Saved data entries:
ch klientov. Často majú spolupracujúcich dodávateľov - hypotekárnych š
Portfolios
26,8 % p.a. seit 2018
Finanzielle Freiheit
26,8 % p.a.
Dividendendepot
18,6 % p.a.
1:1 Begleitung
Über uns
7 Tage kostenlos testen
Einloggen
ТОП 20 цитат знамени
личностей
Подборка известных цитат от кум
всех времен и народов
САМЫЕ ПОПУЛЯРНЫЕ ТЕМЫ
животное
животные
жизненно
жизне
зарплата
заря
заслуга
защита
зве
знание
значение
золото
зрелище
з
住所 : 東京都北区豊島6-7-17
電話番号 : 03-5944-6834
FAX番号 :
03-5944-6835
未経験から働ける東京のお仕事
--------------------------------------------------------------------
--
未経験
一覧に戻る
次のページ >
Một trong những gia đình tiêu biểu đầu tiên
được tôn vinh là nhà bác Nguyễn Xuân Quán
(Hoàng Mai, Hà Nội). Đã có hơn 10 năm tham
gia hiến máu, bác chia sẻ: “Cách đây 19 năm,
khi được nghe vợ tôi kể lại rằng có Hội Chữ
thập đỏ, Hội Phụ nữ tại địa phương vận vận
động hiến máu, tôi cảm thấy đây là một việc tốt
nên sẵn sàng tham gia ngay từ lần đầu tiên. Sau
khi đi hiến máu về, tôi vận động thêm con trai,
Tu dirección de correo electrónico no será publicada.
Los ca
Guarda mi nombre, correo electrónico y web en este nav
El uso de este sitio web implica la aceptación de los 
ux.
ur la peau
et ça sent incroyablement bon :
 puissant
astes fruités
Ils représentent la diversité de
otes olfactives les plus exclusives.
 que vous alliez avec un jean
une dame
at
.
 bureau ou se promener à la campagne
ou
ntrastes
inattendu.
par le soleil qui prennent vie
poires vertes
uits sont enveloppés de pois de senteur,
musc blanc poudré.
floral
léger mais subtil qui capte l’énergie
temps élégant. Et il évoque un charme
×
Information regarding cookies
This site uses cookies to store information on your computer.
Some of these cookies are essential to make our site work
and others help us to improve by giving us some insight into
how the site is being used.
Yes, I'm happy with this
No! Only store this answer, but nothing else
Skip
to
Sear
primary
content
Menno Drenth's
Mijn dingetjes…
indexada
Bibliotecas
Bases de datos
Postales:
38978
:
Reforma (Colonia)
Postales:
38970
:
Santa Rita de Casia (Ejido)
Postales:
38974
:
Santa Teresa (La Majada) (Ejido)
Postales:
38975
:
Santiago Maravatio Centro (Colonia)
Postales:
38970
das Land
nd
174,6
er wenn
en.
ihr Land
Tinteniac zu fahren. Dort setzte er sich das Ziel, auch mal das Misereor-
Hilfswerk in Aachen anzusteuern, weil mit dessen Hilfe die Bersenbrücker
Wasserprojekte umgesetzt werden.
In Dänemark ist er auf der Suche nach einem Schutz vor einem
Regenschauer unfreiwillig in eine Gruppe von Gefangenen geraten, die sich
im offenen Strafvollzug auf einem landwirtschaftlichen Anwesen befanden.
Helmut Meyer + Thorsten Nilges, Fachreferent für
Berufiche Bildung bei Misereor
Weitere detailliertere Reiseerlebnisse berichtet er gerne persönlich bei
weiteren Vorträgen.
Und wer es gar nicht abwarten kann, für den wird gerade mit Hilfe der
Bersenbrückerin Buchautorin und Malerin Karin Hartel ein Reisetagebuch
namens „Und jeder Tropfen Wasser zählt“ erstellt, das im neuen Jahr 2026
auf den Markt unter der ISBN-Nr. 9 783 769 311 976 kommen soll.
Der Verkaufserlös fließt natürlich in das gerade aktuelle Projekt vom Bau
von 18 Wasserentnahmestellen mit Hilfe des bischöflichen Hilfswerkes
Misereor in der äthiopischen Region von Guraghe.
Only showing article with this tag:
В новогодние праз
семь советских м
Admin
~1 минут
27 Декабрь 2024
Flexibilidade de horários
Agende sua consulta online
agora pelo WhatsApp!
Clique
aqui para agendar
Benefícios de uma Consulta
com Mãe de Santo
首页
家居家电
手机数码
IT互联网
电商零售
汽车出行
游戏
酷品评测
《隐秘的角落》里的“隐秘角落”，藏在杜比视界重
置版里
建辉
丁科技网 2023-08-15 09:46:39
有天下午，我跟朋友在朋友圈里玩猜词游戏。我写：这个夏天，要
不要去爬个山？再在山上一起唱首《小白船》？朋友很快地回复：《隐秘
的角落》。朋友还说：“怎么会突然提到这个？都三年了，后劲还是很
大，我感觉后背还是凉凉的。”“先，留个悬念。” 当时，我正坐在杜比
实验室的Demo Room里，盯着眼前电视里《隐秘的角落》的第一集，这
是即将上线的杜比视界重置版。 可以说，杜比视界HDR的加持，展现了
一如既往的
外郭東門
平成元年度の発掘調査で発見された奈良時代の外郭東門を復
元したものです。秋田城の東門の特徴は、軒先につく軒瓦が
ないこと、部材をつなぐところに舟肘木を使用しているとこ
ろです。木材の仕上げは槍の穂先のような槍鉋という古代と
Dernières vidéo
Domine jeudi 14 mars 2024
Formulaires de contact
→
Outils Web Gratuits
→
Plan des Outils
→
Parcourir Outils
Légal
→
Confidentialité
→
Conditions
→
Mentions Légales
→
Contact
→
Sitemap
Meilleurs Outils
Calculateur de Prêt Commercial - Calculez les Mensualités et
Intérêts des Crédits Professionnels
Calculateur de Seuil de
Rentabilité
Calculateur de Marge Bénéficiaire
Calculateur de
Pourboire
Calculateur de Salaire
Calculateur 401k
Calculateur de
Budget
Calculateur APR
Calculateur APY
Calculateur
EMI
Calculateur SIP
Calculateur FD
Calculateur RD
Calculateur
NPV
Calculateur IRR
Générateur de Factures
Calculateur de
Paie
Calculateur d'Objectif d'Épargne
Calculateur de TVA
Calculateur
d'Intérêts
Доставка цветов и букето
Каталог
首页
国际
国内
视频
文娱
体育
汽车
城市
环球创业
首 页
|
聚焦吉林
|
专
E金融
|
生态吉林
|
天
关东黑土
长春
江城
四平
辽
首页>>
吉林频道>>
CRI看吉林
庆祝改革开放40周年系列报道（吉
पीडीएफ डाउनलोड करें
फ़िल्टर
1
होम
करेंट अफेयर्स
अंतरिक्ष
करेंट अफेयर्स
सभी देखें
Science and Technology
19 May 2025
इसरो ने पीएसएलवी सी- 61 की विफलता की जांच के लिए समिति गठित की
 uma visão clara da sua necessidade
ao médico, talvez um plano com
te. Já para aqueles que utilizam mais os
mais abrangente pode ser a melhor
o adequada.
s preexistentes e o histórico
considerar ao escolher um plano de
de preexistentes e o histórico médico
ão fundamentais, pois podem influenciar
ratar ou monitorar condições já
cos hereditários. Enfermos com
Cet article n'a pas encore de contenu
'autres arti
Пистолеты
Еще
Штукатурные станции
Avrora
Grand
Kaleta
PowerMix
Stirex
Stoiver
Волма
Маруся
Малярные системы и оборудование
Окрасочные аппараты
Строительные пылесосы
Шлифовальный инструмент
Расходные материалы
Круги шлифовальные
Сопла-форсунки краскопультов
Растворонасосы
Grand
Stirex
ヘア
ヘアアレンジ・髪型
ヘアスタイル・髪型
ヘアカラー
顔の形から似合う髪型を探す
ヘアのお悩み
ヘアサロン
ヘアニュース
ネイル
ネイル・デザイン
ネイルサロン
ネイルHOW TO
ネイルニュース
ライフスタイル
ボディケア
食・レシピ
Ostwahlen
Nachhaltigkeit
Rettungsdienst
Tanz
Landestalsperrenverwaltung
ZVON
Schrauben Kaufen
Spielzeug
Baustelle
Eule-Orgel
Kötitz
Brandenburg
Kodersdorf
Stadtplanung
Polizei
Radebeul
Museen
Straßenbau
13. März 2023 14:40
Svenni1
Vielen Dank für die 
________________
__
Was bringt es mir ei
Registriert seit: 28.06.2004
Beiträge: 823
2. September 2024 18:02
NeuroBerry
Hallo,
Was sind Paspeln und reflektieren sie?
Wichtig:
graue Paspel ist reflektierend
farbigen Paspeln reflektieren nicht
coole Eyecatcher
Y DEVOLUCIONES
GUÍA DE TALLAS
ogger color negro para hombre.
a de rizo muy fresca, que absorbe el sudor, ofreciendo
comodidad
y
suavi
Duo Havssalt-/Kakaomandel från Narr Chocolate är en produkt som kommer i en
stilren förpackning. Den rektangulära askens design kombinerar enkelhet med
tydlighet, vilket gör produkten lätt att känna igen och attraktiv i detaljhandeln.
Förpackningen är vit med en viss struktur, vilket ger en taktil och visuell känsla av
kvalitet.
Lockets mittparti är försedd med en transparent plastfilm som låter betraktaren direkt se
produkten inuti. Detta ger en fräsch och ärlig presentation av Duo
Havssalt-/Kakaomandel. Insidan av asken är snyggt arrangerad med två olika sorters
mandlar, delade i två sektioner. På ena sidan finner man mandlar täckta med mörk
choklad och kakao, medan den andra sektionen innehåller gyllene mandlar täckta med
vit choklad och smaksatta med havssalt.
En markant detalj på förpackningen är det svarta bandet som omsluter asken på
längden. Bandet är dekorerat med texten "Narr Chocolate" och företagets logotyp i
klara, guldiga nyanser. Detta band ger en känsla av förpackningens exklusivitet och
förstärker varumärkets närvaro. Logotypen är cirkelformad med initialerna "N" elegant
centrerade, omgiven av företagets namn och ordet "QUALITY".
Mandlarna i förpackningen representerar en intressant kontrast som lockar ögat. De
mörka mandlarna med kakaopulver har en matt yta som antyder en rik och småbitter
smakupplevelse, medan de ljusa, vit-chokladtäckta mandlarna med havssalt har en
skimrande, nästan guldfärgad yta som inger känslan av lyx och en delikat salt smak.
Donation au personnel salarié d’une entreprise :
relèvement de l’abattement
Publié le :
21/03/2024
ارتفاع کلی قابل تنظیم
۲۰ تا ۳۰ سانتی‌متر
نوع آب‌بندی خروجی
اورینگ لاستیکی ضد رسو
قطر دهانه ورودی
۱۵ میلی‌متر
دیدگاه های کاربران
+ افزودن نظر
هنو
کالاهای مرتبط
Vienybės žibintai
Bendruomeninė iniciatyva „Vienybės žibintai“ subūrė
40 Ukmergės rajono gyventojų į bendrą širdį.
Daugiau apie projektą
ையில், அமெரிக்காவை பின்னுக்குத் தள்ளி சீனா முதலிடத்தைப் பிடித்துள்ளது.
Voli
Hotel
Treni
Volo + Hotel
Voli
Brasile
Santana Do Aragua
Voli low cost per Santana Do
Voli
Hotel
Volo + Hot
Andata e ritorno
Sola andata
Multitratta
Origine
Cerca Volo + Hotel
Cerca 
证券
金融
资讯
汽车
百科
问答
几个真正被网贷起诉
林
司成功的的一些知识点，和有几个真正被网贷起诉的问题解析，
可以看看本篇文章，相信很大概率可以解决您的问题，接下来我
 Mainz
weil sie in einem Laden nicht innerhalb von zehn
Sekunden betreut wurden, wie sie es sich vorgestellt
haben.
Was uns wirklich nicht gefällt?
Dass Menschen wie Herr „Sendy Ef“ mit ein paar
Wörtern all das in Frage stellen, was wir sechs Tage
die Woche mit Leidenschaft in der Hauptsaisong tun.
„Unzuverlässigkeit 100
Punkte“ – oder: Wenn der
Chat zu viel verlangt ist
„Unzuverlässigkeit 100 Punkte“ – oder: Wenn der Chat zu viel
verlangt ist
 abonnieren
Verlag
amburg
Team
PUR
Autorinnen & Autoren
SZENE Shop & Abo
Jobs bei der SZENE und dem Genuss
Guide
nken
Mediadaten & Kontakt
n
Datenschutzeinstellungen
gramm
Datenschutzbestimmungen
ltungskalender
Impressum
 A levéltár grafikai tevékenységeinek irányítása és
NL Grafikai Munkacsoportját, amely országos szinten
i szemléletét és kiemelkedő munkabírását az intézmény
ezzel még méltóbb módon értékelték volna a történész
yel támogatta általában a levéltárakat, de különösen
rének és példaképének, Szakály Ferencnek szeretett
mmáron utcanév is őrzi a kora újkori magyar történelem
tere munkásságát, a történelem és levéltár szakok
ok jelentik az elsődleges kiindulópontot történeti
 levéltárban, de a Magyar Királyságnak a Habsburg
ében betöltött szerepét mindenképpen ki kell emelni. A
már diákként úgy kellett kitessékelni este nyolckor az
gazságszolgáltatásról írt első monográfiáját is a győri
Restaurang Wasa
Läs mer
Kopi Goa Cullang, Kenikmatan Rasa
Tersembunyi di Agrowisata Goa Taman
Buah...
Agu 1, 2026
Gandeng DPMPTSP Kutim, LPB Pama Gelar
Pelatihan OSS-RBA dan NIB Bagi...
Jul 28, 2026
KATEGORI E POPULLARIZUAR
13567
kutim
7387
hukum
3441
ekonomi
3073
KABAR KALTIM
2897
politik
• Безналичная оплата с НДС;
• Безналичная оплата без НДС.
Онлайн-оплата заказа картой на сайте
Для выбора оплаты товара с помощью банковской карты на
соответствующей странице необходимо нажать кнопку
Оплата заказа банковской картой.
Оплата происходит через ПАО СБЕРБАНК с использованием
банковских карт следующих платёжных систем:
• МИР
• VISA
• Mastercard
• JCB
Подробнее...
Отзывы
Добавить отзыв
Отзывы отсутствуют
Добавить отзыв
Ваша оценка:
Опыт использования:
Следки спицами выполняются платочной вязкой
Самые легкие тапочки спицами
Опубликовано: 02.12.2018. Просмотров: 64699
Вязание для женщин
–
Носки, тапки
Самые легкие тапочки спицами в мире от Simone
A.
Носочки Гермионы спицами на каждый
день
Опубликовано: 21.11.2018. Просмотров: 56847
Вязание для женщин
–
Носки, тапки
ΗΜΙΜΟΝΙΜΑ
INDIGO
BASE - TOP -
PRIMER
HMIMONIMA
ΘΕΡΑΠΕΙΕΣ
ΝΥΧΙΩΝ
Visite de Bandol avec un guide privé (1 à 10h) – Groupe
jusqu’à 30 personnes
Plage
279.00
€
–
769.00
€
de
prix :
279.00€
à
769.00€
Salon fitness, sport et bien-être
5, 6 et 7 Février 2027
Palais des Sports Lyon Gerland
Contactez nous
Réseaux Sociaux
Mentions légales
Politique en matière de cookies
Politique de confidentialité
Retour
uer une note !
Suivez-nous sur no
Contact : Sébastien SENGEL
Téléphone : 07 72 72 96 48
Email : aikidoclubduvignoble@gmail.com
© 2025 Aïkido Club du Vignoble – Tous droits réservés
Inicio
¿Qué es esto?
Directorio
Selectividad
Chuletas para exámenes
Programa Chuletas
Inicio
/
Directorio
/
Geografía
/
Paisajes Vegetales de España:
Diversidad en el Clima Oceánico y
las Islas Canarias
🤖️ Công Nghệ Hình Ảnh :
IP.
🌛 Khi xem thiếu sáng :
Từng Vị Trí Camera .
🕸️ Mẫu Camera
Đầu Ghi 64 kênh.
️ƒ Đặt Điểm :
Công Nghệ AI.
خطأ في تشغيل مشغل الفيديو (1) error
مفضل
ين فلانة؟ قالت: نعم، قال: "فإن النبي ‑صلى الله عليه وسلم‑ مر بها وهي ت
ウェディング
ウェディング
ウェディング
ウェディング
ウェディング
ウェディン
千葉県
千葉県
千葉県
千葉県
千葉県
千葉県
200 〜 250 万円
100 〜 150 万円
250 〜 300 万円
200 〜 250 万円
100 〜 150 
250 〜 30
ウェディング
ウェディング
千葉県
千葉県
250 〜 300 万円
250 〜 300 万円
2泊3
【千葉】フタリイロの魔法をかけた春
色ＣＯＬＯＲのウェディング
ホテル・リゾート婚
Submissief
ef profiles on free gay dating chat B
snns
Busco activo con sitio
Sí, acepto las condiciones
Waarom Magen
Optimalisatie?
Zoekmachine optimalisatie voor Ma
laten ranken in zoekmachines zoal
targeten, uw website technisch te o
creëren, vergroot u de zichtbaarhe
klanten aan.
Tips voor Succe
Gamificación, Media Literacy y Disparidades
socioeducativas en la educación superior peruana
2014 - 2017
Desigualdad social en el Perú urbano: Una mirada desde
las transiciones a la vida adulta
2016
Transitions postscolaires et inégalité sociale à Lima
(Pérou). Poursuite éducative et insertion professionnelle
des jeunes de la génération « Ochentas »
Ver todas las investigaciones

**About this exercise**
Copy out the lines word for word, starting at the very beginning of the records and ending with the line that contains "Một trong những gia đình tiêu biểu đầu tiên", including both ends.

**Task solution**
ch klientov. Často majú spolupracujúcich dodávateľov - hypotekárnych š
Portfolios
26,8 % p.a. seit 2018
Finanzielle Freiheit
26,8 % p.a.
Dividendendepot
18,6 % p.a.
1:1 Begleitung
Über uns
7 Tage kostenlos testen
Einloggen
ТОП 20 цитат знамени
личностей
Подборка известных цитат от кум
всех времен и народов
САМЫЕ ПОПУЛЯРНЫЕ ТЕМЫ
животное
животные
жизненно
жизне
зарплата
заря
заслуга
защита
зве
знание
значение
золото
зрелище
з
住所 : 東京都北区豊島6-7-17
電話番号 : 03-5944-6834
FAX番号 :
03-5944-6835
未経験から働ける東京のお仕事
--------------------------------------------------------------------
--
未経験
一覧に戻る
次のページ >
Một trong những gia đình tiêu biểu đầu tiên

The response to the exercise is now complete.